Mais uma viagem. Como costumo dizer: mais uma volta no carrossel. Porque é assim que se pensa, quando se mora noutro país e se vem visitar o que é nosso. É mais uma viagem. São mais umas horas de comboio, ou de carro, até ao aeroporto. Depois, mais uma de espera. Mais duas horas e picos dentro do avião. Já nem se fica à espera de sentir o avião levantar com medo de que algo aconteça. Já nem se agradece, em pensamento, por tudo ter corrido bem. Porque é já uma rotina tão grande, que «claro que corre tudo bem», com uma certeza absoluta que, no fundo, não tem certezas de nada. Há alturas em que já nem se olha pela janela com a consciência de que se está em cima do mar, em cima de um país inteiro, em cima de um mundo. Olha-se e vê-se umas coisas brancas, que são nuvens, e não se pensa mais nisso. É quase como entrar numa sala e sair umas horas depois.

Viajar com muita frequência tira, de facto, toda a aventura da viagem. Perde-se o romantismo. O medo também dá algum romantismo — a ansiedade, o estômago congelado. São mais umas horas em que se tem de inventar qualquer coisa para fazer para ocupar o tempo, enquanto se espera no aeroporto, enquanto se espera no avião. E o meu tempo ocupo-o quase sempre da mesma maneira: a ver uma série qualquer que descarreguei com antecedência, ou a aproveitar para editar umas fotografias ou fazer uns cartazes. Escrever, por exemplo, é sempre algo que evito. Sou das que gosta de ver os textos publicados no blogue, no livro, e não se assusta nada por sabê-los lidos por milhares de pessoas. Mas, enquanto os escrevo, não gosto de ter ninguém por cima do meu ombro. Nem sequer gosto de falar sobre eles.

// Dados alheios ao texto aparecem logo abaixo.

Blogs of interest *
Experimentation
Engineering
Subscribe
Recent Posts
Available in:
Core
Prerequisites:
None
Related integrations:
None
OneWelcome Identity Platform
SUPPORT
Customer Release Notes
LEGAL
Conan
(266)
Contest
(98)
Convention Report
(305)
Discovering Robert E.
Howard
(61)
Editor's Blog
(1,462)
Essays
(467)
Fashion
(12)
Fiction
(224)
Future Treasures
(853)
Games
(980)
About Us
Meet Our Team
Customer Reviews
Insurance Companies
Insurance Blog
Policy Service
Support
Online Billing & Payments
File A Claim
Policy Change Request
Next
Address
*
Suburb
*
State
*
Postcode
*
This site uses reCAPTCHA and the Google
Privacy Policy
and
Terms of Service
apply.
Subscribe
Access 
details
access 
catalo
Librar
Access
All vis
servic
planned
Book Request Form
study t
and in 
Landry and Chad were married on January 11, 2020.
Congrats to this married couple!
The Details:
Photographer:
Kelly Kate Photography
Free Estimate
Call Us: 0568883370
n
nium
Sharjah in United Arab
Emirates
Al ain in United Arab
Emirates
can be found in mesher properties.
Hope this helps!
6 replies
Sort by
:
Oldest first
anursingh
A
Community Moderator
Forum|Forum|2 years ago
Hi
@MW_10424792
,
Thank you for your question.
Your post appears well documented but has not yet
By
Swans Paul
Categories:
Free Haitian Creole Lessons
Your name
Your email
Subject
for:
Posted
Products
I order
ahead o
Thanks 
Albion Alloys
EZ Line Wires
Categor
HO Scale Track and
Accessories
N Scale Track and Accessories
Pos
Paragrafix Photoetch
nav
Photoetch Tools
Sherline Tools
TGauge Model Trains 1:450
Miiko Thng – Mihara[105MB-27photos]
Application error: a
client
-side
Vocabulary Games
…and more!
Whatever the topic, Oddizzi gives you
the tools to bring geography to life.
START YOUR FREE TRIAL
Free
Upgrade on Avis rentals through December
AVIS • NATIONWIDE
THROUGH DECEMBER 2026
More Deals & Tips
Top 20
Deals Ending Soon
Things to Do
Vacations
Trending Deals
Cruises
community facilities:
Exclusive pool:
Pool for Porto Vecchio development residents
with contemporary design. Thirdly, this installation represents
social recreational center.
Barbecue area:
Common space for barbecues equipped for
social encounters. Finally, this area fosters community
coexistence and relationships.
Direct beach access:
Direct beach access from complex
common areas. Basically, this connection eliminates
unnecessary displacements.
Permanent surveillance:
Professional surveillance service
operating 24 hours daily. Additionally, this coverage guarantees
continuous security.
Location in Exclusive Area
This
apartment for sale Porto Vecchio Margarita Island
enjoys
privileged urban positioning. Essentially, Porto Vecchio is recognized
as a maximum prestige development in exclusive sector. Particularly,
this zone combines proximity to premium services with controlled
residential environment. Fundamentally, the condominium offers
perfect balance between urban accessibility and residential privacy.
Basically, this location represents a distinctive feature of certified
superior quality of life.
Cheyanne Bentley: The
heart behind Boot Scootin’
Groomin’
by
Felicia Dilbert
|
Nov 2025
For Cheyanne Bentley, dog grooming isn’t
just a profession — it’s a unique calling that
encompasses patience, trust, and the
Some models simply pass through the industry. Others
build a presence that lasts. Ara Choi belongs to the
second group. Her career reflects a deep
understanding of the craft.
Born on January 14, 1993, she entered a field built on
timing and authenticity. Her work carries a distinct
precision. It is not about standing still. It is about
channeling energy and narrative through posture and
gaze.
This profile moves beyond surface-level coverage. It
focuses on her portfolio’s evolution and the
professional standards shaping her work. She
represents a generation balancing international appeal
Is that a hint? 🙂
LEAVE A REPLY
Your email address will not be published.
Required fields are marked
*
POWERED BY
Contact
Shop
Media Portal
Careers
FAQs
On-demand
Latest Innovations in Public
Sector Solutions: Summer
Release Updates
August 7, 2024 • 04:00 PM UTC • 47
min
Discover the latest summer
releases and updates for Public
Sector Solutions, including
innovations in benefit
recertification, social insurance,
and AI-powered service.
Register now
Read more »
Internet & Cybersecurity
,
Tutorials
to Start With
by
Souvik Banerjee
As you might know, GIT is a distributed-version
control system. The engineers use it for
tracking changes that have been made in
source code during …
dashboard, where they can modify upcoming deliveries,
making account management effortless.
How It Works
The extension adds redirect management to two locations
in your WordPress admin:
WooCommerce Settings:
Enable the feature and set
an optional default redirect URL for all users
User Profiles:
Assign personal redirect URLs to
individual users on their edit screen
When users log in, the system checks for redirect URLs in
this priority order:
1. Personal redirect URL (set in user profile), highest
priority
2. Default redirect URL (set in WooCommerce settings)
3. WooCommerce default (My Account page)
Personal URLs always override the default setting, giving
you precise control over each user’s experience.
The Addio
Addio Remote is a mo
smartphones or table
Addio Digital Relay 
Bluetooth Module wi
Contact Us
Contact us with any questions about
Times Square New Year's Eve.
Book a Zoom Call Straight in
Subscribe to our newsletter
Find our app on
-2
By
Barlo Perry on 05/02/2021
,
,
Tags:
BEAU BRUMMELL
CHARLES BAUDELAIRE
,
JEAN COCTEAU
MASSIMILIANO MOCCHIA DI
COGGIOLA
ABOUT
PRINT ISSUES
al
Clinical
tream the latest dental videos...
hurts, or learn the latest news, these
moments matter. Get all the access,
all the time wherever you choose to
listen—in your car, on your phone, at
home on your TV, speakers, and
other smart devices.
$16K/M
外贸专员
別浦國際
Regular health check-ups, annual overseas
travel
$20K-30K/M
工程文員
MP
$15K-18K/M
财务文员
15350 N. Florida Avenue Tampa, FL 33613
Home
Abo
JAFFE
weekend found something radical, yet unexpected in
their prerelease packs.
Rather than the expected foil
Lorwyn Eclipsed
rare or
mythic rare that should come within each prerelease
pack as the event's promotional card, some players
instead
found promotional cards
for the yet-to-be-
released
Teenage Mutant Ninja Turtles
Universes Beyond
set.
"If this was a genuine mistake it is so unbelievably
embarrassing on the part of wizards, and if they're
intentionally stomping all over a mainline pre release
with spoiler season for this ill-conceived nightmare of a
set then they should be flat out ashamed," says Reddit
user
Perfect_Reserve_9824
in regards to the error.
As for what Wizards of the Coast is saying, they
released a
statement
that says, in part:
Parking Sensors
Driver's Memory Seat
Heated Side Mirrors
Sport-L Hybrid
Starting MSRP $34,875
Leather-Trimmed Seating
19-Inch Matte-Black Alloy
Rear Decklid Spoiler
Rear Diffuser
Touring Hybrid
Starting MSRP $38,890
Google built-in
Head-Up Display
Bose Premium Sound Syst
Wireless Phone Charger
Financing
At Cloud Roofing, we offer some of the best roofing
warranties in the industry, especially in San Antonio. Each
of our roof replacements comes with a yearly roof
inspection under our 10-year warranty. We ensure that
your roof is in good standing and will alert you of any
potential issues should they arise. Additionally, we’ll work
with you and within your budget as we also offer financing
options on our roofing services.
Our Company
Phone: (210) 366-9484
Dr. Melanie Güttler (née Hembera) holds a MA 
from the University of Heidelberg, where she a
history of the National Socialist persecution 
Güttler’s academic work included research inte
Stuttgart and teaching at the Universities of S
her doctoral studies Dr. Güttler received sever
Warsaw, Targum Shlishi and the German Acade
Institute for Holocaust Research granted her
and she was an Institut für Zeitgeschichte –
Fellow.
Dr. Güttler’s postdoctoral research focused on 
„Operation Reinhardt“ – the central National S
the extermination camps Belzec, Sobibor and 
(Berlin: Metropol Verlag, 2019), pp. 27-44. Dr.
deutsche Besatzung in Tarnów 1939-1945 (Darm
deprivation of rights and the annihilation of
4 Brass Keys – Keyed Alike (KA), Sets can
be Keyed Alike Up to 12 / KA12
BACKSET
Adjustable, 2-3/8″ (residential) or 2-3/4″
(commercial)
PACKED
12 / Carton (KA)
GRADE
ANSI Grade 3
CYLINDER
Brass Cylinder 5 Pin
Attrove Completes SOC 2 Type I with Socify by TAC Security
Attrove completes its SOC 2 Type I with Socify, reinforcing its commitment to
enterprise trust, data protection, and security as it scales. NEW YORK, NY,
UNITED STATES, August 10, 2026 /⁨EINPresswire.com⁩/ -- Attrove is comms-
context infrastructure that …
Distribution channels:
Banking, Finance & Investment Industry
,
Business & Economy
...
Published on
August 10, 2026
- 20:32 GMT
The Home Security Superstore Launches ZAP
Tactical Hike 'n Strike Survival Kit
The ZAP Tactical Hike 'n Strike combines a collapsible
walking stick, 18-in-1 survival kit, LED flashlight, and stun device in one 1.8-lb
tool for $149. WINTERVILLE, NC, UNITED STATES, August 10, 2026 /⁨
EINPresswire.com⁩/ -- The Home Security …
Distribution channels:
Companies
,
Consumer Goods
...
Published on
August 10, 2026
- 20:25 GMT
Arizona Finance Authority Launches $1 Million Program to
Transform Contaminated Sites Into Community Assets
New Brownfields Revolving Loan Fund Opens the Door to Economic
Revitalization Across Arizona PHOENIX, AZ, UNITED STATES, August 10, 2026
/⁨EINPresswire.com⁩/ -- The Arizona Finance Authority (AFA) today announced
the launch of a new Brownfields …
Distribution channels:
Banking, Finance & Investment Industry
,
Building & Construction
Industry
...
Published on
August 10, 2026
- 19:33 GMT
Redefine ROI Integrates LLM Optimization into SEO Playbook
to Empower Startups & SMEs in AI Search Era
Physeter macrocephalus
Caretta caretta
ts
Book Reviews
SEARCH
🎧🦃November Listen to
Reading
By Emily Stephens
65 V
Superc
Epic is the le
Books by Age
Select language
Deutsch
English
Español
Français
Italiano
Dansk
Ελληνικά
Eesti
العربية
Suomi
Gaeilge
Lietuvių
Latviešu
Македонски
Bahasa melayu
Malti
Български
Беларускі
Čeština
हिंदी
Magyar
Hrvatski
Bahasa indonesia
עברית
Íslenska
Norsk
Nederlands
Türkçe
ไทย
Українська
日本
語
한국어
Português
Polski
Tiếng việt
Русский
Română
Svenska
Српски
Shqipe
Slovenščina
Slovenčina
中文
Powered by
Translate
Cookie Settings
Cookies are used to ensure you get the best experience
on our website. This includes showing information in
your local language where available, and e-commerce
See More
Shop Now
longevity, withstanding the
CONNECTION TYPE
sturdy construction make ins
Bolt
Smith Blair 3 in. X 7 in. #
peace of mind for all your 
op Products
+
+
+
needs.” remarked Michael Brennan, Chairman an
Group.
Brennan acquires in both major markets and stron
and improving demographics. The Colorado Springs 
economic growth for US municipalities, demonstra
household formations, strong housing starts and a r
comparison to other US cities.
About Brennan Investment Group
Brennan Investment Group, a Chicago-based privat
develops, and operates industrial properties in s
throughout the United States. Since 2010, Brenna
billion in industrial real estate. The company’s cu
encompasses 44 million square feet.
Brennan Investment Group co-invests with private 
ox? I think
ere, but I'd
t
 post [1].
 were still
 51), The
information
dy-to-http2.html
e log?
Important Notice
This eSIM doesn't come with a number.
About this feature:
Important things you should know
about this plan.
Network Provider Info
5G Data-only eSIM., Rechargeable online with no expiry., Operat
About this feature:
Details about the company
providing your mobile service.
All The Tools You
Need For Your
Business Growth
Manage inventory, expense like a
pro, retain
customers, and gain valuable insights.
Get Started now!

Mas, depois, depois da viagem até ao aeroporto, depois da espera, e das malas, e do peso da mochila, das costas a doer, e do tira cintos e mete cintos, dos atrasos, da viagem, da vontade de poder finalmente esticar as pernas, vem isto: chegar a Portugal.

E esta sensação de chegar a Portugal faz com que tudo o resto, que já não é uma novidade, que já não é uma aventura, faça sentido. Mesmo sabendo que, três ou quatro dias depois, vai tudo acontecer de forma igual: mais uma volta no carrossel, rotineira, previsível, para cá, para lá. E para cá e para lá. Chega-se a Portugal e sente-se o tempo ameno, que sabe tão melhor do que o frio donde se saiu. Chega-se a Portugal e as pessoas falam a nossa língua, que é algo que damos como um dado adquirido, quando cá moramos, mas de que sentimos tanta falta quando não. Chega-se a Portugal e chega-se a casa. Independentemente do tempo que se fica lá fora.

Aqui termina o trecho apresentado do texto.